As the story progresses, each distinct "scene" is considered an encounter. Where exactly one encounter ends and another begins is ultimately up to the narrator, but in many cases will be obvious. An encounter could be an audience with the king, a back-alley deal, or a tavern brawl. Each encounter represents a distinct, and important, part of the story - typically, "down time" is not considered an encounter (such as uninteresting travel time, hanging around in an inn, perusing a merchant's wares, etc.). If something of interest or danger is about to happen, the narrator should notify the players that they are about to enter an encounter.

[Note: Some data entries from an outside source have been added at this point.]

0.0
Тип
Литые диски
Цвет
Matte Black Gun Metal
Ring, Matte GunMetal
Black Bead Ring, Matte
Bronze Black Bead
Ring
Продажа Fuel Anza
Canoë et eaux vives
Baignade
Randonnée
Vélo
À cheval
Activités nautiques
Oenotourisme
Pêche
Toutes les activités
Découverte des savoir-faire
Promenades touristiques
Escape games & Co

The duration of an encounter can be any amount of time. An encounter that doesn't involve danger can progress at the same pace as the rest of the game - players can simply call out their actions in any order they wish, and the narrator can organize the results in a narrative way.
If an encounter involves danger, or for any reason that the narrator otherwise determines, an encounter can be slowed down, during which each character (player and non-player) will take their actions in a turn-based order, with each character acting once per round.

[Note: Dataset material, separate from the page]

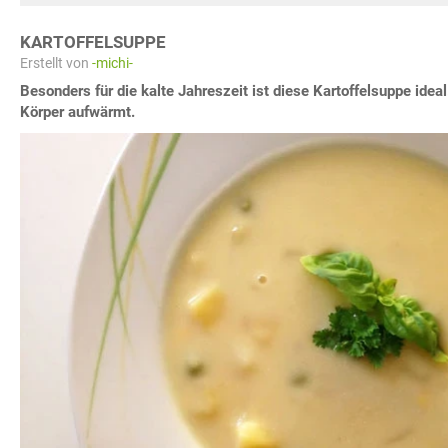
KARTOFFELSUPPE
Erstellt von
-michi-
Besonders für die kalte Jahreszeit ist diese Kartoffelsuppe idea
Körper aufwärmt.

Once the characters are in danger, the narrator will announce it. At which point, all characters will make an initiative test. To do so, simply roll a d10 and add the character's adventure. The narrator will then order the characters from highest to lowest (the narrator can determine how they prefer to break ties, although if the tie is between players, it is best to allow them to choose the ordering). After which, starting with the first character, each character now takes their turn. When all characters have taken their turn, the round ends, and a new one begins with the first character again.
The turn-based structure repeats until the players are no longer in danger, which likely also ends the encounter.

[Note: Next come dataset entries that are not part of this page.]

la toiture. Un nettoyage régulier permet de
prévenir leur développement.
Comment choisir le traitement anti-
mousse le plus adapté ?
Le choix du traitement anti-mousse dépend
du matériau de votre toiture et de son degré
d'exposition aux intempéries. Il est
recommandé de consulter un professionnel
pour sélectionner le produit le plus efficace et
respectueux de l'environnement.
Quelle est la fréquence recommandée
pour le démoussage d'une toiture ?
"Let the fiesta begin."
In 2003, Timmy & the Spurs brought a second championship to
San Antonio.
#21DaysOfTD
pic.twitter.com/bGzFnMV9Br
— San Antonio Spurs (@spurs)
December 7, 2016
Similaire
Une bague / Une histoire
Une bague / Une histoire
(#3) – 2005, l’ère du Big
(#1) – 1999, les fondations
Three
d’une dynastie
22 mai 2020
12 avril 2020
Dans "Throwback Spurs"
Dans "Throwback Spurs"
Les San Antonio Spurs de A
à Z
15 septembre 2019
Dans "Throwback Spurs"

During a character's turn, they can perform up to the following three activities in any order they wish:
During a character's turn, they may opt not to use either their action or fast action (but not both), and instead hold that action for use later in the round (anytime prior to their next turn). To do so, the character must declare what action they are holding (they must specify the action itself, and cannot just hold an arbitrary action), and on what condition they will use it (this must be a specific triggering condition, such as "a foe rounds the corner so that I can see them").
Should the specific trigger occur, the character may opt to immediately (out of turn sequence) use their held action. If they do so, the action is no longer held (it cannot trigger again that round). If they have not spent the action by the start of their next turn, it is wasted (the character essentially waited for something that did not happen, or they chose not to act on it).
Certain effects will specify that a character can take an immediate free action, or may take a free action at some later specified time (even out of turn sequence). See the Fulfill Prophecy action under the Magic attribute as an example. A free action does not count towards the action limits on a given turn; further, a free action that is granted out of turn sequence simply interrupts whatever else may have been happening - after it is finished, the character whose turn it is may continue.
Some actions are labeled as slow. Any such action cannot be taken while in danger; these actions are simply too slow to perform in the course of a turn, and as such are not allowed. Unless a slow action states otherwise, it is assumed to take 10 minutes to complete.
If a character is adjacent to one or more enemy characters while in danger, they cannot simply move away from those characters. To do so, they must use the Disengage (Steel) action. Otherwise, they may move around the enemies (strafing them), so long as they remain adjacent.